AI agents were a prominent feature at Microsoft’s Build conference in April, and they remain a hot topic in the tech world. These agents, like Microsoft’s Copilot Actions, are designed to not just respond to user prompts but to act on their behalf. This feature, which integrates with various third-party web services, allows users to perform tasks such as booking show tickets or making restaurant reservations. While it is free to use, it is not yet available in the EU due to privacy regulations. Google’s Project Mariner offers a similar promise.
Having tested many of Copilot’s AI features, I found Copilot Actions to be an intriguing yet underdeveloped technology. It is still faster to interact with websites and services directly. However, exploring Copilot Actions in its current form might be worthwhile, as it could become a standard way of interacting with the web in the future.
How to Use Copilot Actions
To access Copilot Actions, users must sign in to their Microsoft account and navigate to the web version of Copilot using an up-to-date browser. The feature is available everywhere except the EU. Free accounts have a limited number of interactions, while a Copilot Pro subscription offers more. Microsoft does not specify the exact limits, but my free account was cut off after four sessions.
Once the Action option is selected, Copilot suggests actions below the text entry box. The feature supports more than just the recommended sites, as it should work with any public website deemed safe by Microsoft. However, voice commands are not supported in Action mode, despite the presence of a microphone icon.

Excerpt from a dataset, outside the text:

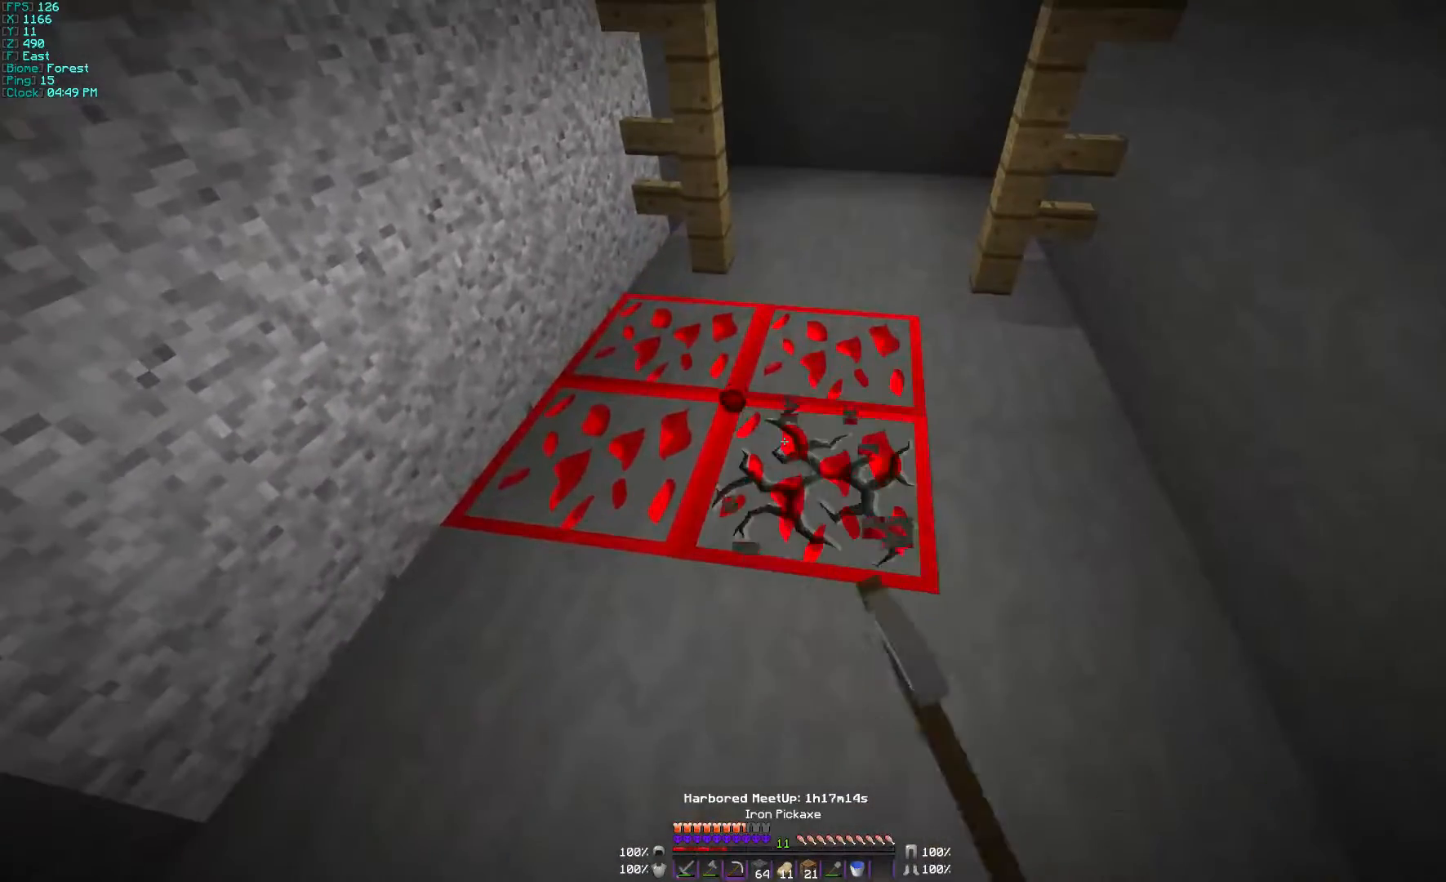
{"keys": [], "mouse": ["left"], "events": []}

Experiencing Copilot Actions
To initiate an action, users simply prompt Copilot with a specific task on a specified site. For instance, I asked Copilot to make a dinner reservation for two at a Japanese restaurant using OpenTable. The process involves Copilot opening a web browser window alongside the original Copilot window, running on a cloud-based virtual machine. Copilot then drives the page with clicks and entries based on the user’s prompt.

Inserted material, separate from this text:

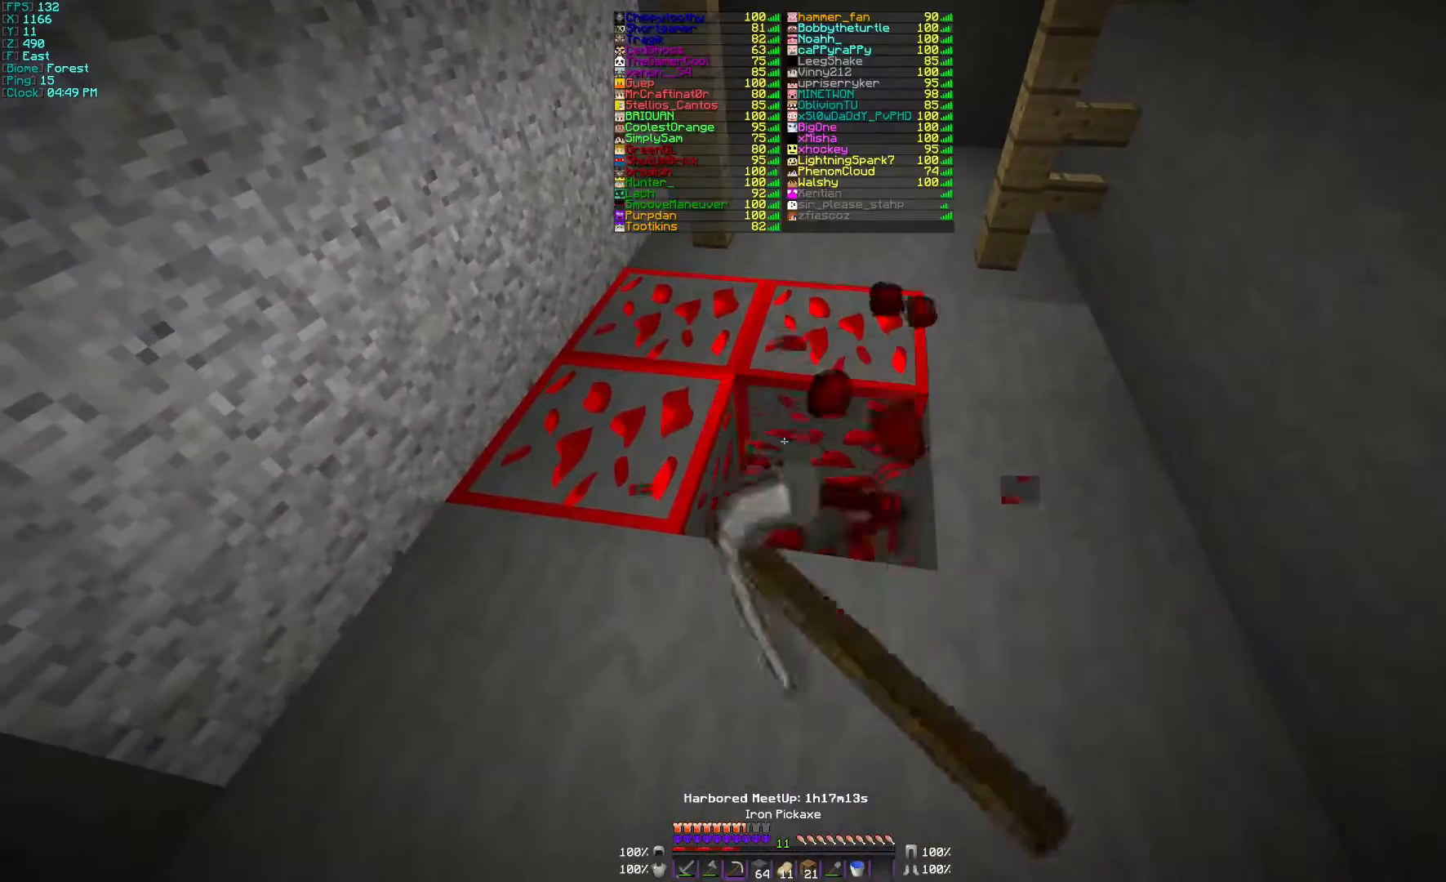
{"keys": ["w"], "mouse": ["left"], "events": [[500, "w", "down"]]}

However, one peculiar aspect was Copilot’s inability to determine my location in Action mode, mistakenly assuming I was in Chicago. This could be due to the virtual machine’s location. In contrast, the standard Copilot mode accurately identified my location and suggested local restaurants, although it couldn’t make reservations.
Testing Beyond Reservations
In another test, I asked Copilot to find and purchase a book on Barnes & Noble’s website. The feature required input on my book preferences before suggesting a title, demonstrating its evolving capabilities. Yet, the need for user intervention remains a barrier to its full potential.
Challenges and Limitations
Copilot Actions faces several challenges, primarily the need for user intervention due to website checks and permissions, such as Captchas and sign-ins. Microsoft labels the feature as “experimental” and “early stage.” Additionally, the process is slower than manual interaction, which would be acceptable if it were entirely autonomous.
Despite these issues, the AI process does not significantly tax local system resources, as most actions occur in the cloud. This contrasts with other AI browsers, like Perplexity’s Comet, which heavily utilize local machine resources.
Privacy Considerations
Privacy concerns are minimal at this stage, as Copilot Actions operates in the cloud and cannot access local machine data. However, it does capture screenshots of websites to analyze and determine interaction points. Future developments that allow Copilot to log into accounts or handle credit card details could raise privacy issues, but these capabilities would also enhance its utility.
The Road Ahead for Copilot Actions
Currently, Copilot Actions is an intriguing demonstration of AI technology, but it lacks the ability to proactively suggest or complete tasks autonomously. The feature’s future usefulness hinges on its ability to access personal details and navigate site barriers more adeptly. Additionally, third-party sites must improve their handling of AI-based interactions.
While it remains uncertain when or if these challenges will be overcome, the potential for Copilot Actions to revolutionize web interaction is significant. As Microsoft continues to develop this feature, it will be interesting to see how it balances privacy concerns with the need for more comprehensive capabilities.